■ **Extracted text**
═══

Why do I say that? Because of what Paul says next: "therefore all have died." Think about the logic of this sentence. If Christ merely died for our benefit — the way a firefighter might die while trying to save people from a burning building — it would not follow that "all have died." The firefighter's death benefits others, but it does not mean the rescued people have themselves died. Paul's logic only works if Christ's death counts as our death — if He died in our place, so that His death is reckoned as ours. As Simon Gathercole has argued, substitution involves Christ standing "in our place" and doing for us what we could not do for ourselves.1 The "therefore" in Paul's sentence demands a substitutionary reading. Because the one died as our substitute, we who are represented by Him are counted as having died in Him.
David Allen makes the important observation that Paul's language here also affirms the universal scope of the atonement: "One died for all." This means Christ died for every person without exception, not merely for the elect.2 The word "all" (pantōn, πάντων) is unqualified. Paul does not say "one died for many" or "one died for the chosen." He says "one died for all." This has enormous implications for the extent of the atonement, a topic we will address in detail in Chapters 30 and 31. For our purposes here, the key point is that Paul sees Christ's substitutionary death as having a universal reach.
Key Point: Paul's logic in 2 Corinthians 5:14 — "one has died for all, therefore all have died" — only works if Christ's death is substitutionary. If Christ merely died for our benefit, it would not follow that "all have died." The "therefore" demands that Christ's death counts as our death because He died in our place.
In verses 18–20, Paul shifts to reconciliation language. "All this is from God," he writes, "who through Christ reconciled us to himself" (v. 18). The Greek word for reconciliation is katallagē (καταλλαγή), and it pictures the restoration of a broken relationship. What is striking here is that God is the one who takes the initiative. It is not that we reconciled ourselves to God, or that we made the first move. God Himself, through Christ, acted to bring about reconciliation.
Notice Paul's breathtaking statement in verse 19: "In Christ God was reconciling the world to himself, not counting their trespasses against them." Allen draws out the implications of this verse with great care. He notes that the word "world" (kosmon, κόσμον) indicates the universal scope of the atonement — God was reconciling the world, not merely the elect. "Nowhere in Scripture," Allen observes, "is the 'world' used for the elect."3 Furthermore, the phrase "not counting their trespasses against them" is forensic language — it describes a judicial act of not holding charges against someone. This is legal, courtroom language. God, the righteous Judge, chooses not to count our offenses against us. And the ground for this judicial non-imputation is the cross of Christ.

═══

■ **Record list**
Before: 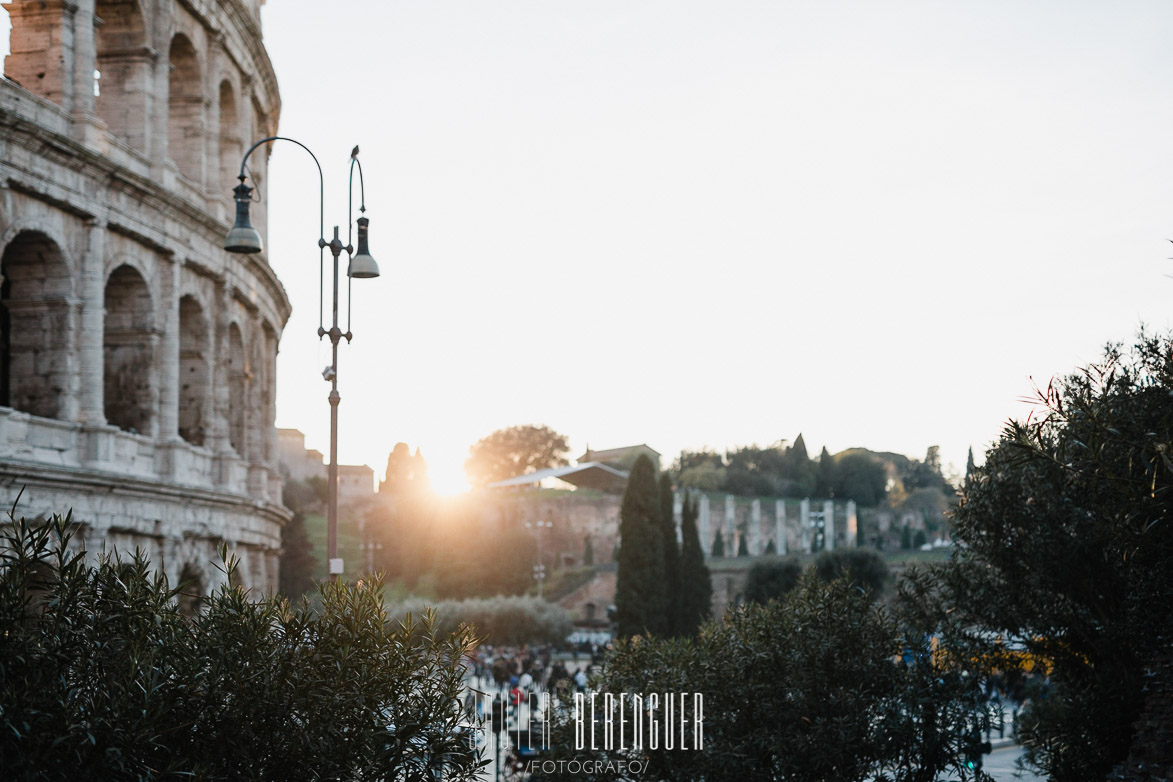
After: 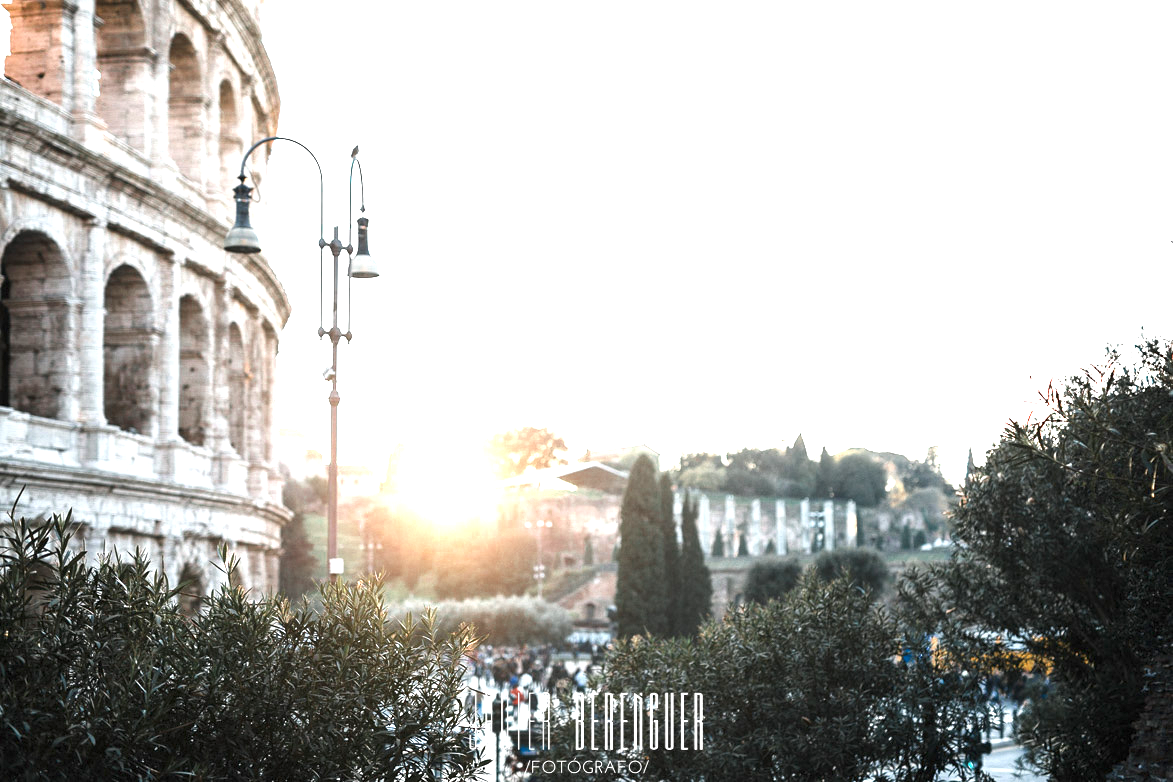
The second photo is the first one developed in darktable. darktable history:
color zones: curves: ch0 [(0, 0.5) (0.125, 0.4) (0.25, 0.5) (0.375, 0.4) (0.5, 0.4) (0.625, 0.35) (0.75, 0.35) (0.875, 0.5)]; ch1 [(0, 0.35) (0.125, 0.45) (0.25, 0.35) (0.375, 0.35) (0.5, 0.35) (0.625, 0.35) (0.75, 0.45) (0.875, 0.35)]; ch2 [(0, 0.6) (0.125, 0.5) (0.25, 0.5) (0.375, 0.6) (0.5, 0.6) (0.625, 0.5) (0.75, 0.5) (0.875, 0.5)]
exposure: black level correction 0.001, exposure 1.735 EV, compensate exposure bias true, compensate highlight preservation false
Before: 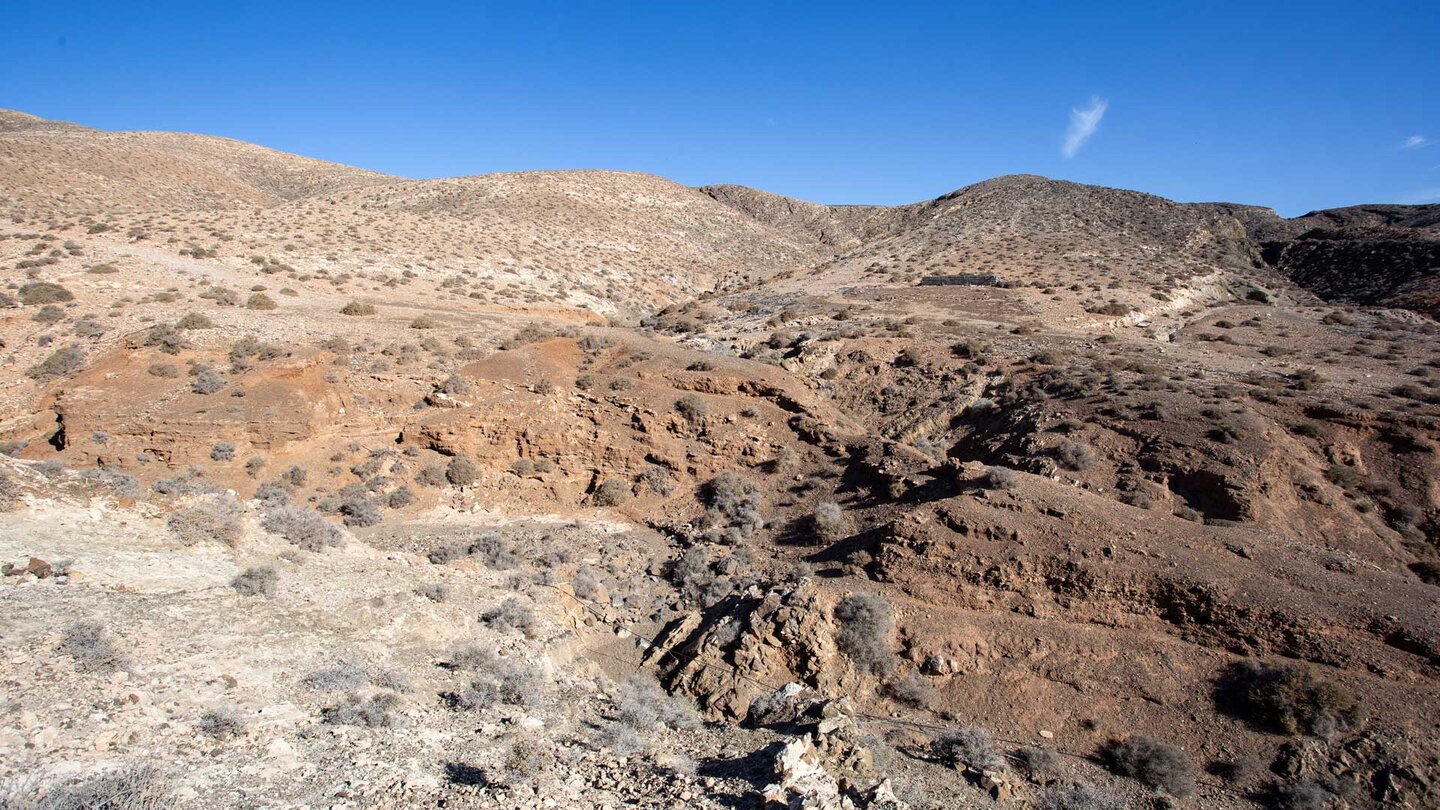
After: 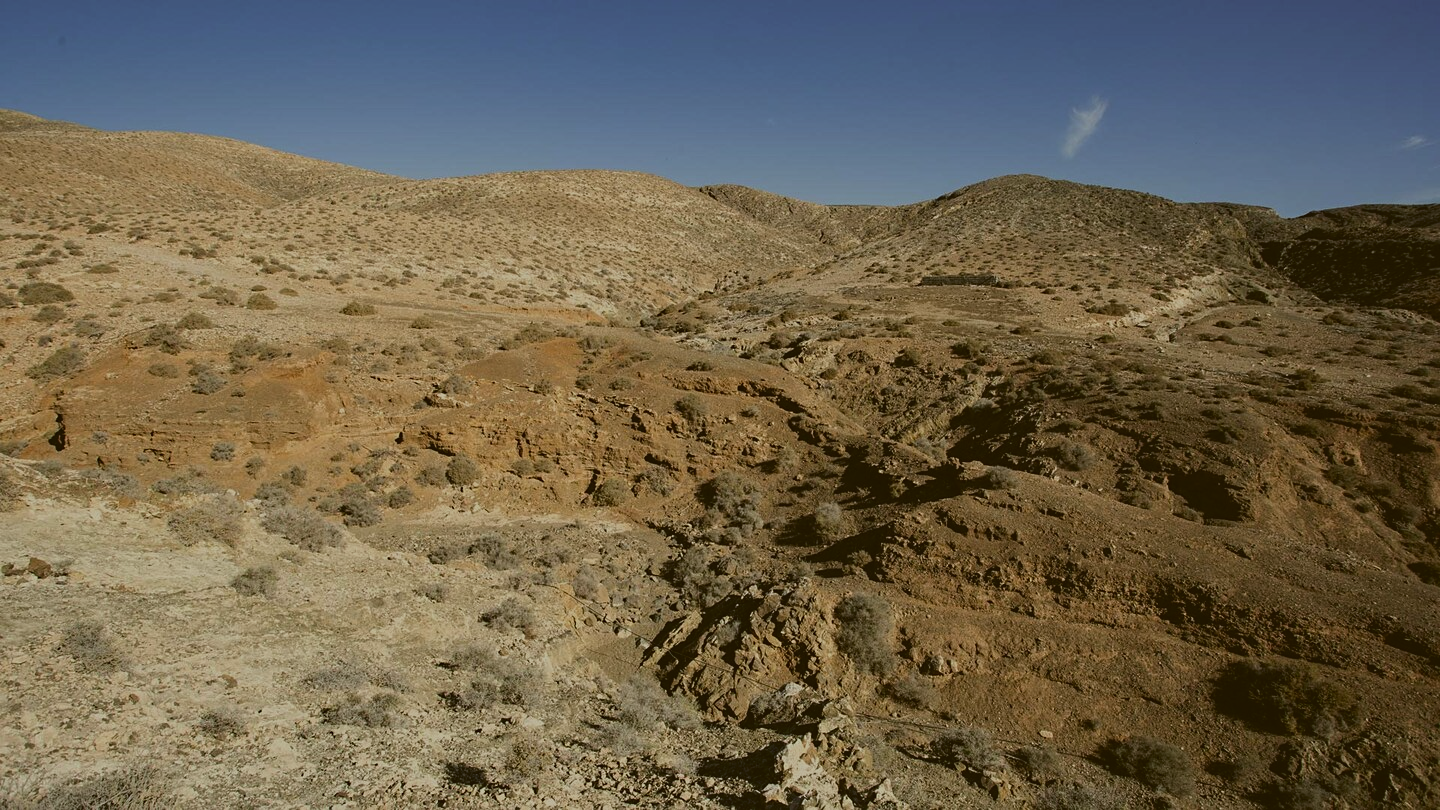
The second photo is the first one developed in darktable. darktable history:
exposure: black level correction -0.017, exposure -1.104 EV, compensate highlight preservation false
sharpen: amount 0.212
color correction: highlights a* -1.31, highlights b* 10.5, shadows a* 0.805, shadows b* 19.37
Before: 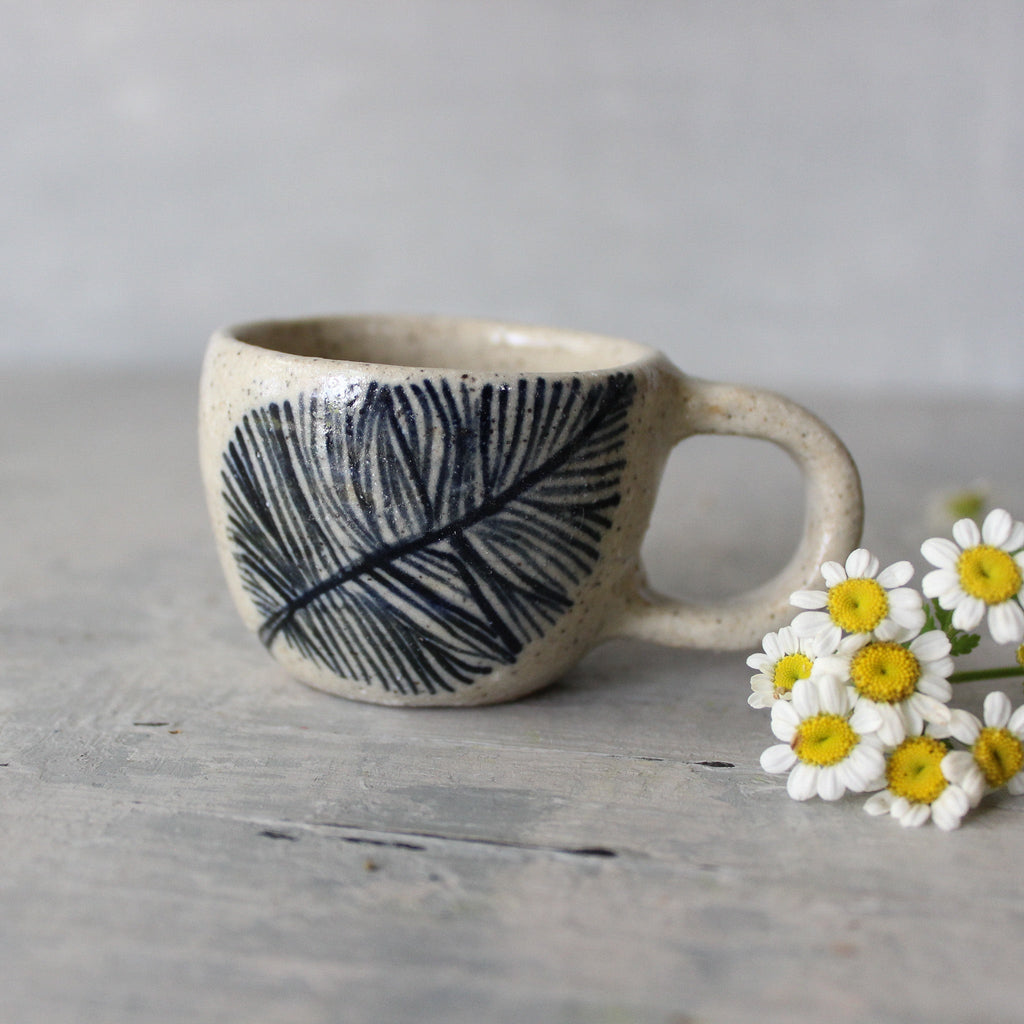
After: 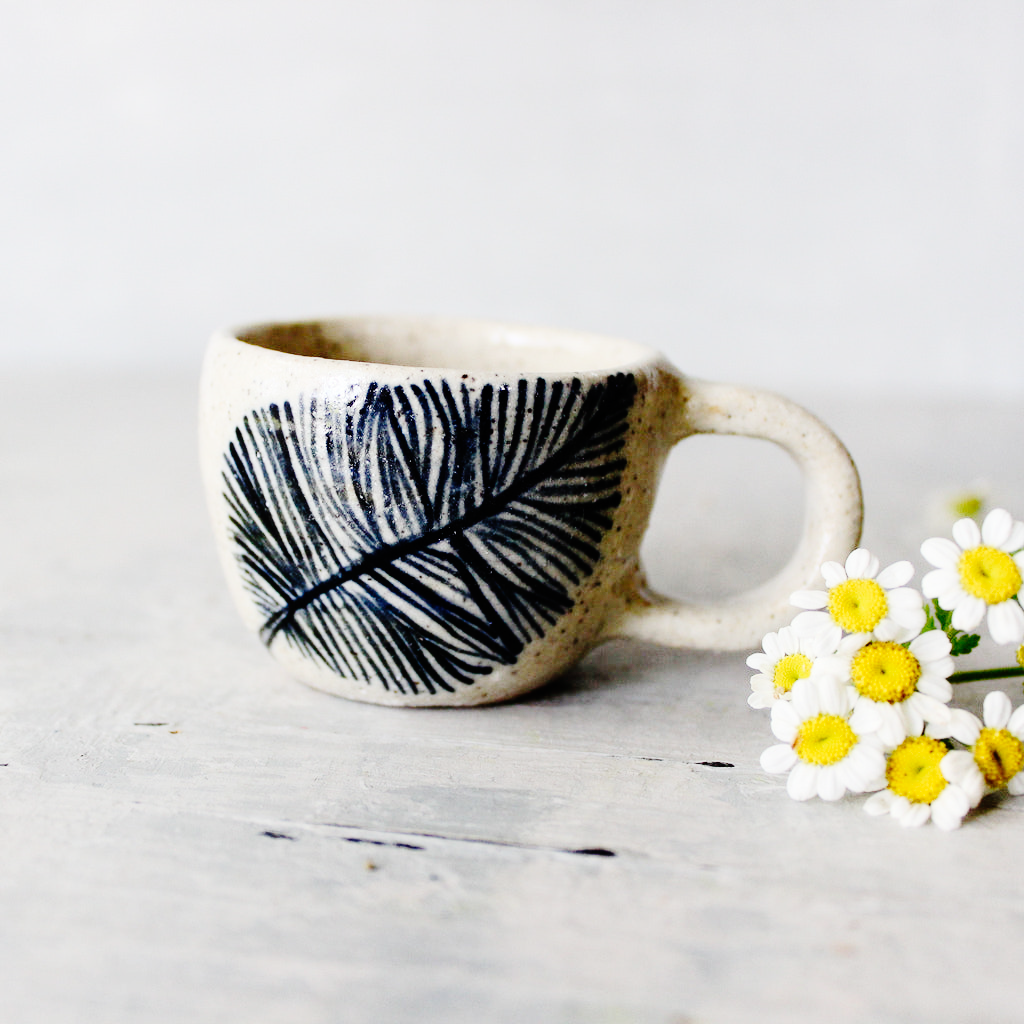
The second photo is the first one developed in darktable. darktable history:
shadows and highlights: shadows 0, highlights 40
base curve: curves: ch0 [(0, 0) (0.036, 0.01) (0.123, 0.254) (0.258, 0.504) (0.507, 0.748) (1, 1)], preserve colors none
contrast brightness saturation: saturation -0.05
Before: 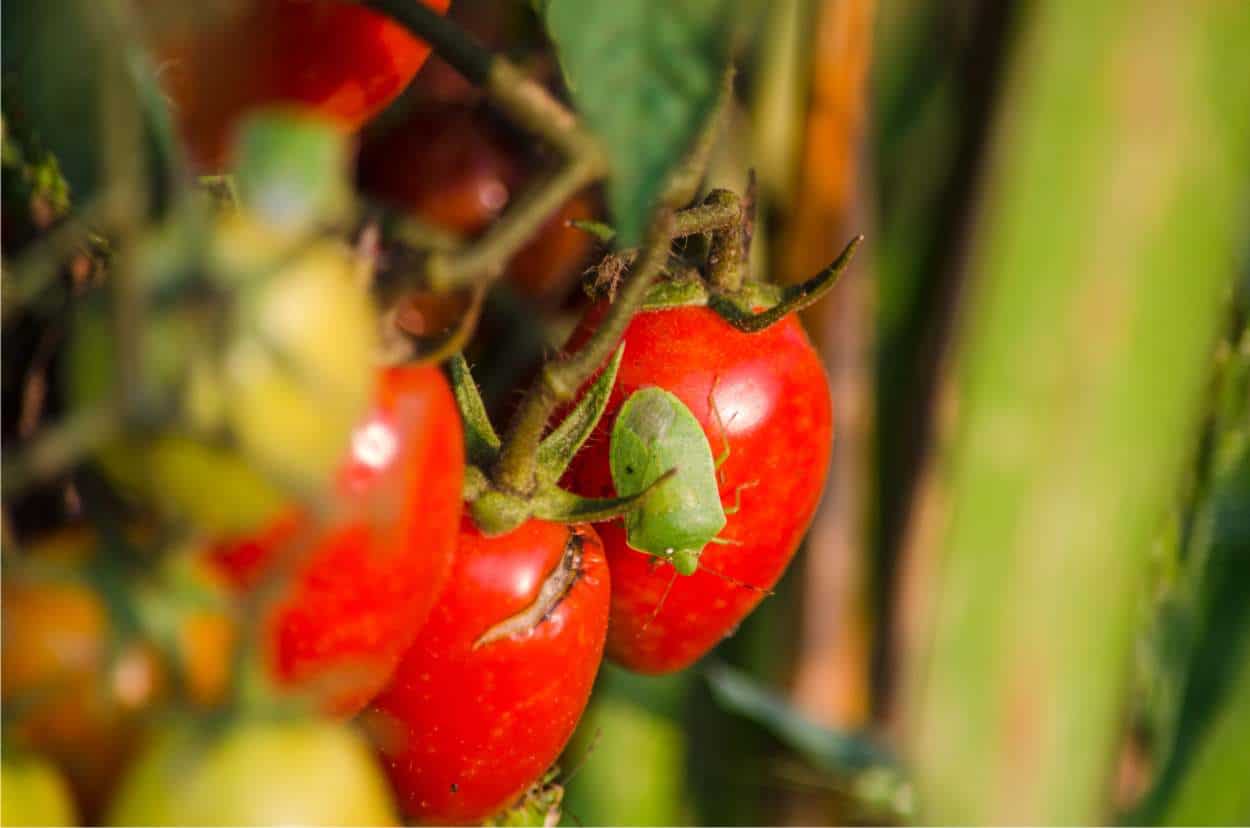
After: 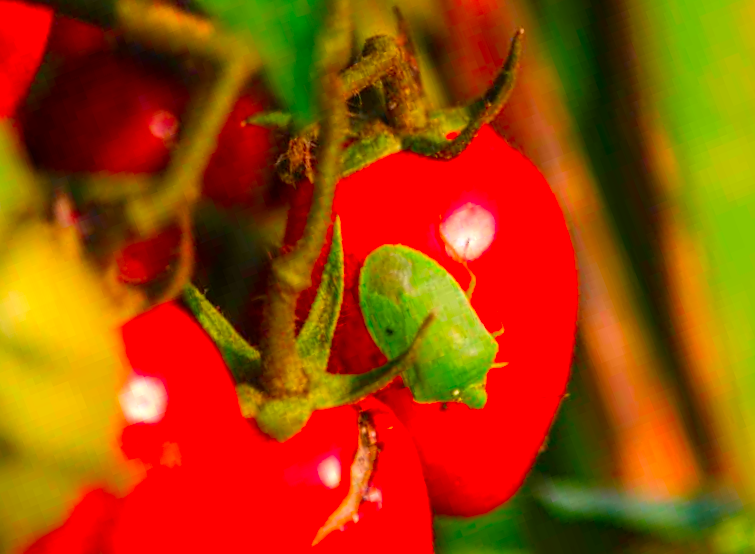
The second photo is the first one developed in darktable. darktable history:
color correction: highlights b* -0.047, saturation 2.11
crop and rotate: angle 21.17°, left 6.859%, right 3.889%, bottom 1.066%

═══

■ **What this task involves**
Pick up the passage on Paul's atonement language in 2 Corinthians 5 right after its last sentence and carry it forward.

■ **Answer to the problem**
But we must be careful here. Paul is not saying that all people are automatically forgiven or that everyone is already saved. There is a crucial distinction between what theologians call objective reconciliation and subjective reconciliation. Objective reconciliation is what God accomplished at the cross — He removed the barriers on His side, satisfying the demands of justice so that reconciliation is now available to all. Subjective reconciliation is what happens when an individual actually responds in faith and receives this reconciliation personally. That is why Paul immediately follows his declaration of objective reconciliation with an urgent appeal: "We implore you on behalf of Christ, be reconciled to God" (v. 20). If reconciliation were already automatic and complete for everyone, this appeal would make no sense.4 Allen puts it well: the death of Christ "objectively reconciled the world to God in the sense that His justice is satisfied, and He stands ready to pardon. The subjective side of reconciliation does not occur until the atonement is applied when the individual repents and believes in Christ."5
John Stott makes an observation about this paragraph that I find deeply important. He notes the paradox of verses 19 and 21: on the one hand, "God was in Christ reconciling" — God was present in Christ at the cross. On the other hand, God "made him to be sin for us" — there was a sense in which Christ bore the full weight of our sin. "How God could have been in Christ when he made him to be sin," Stott writes, "is the ultimate mystery of the atonement. But we must hold both affirmations tenaciously and never expound either in such a way as to contradict the other."6 This is precisely the Trinitarian balance that I believe is essential to a right understanding of the cross. The Father was not absent, not pouring out rage on an unwilling victim. He was in Christ, present in love, even as Christ bore the terrible weight of human sin.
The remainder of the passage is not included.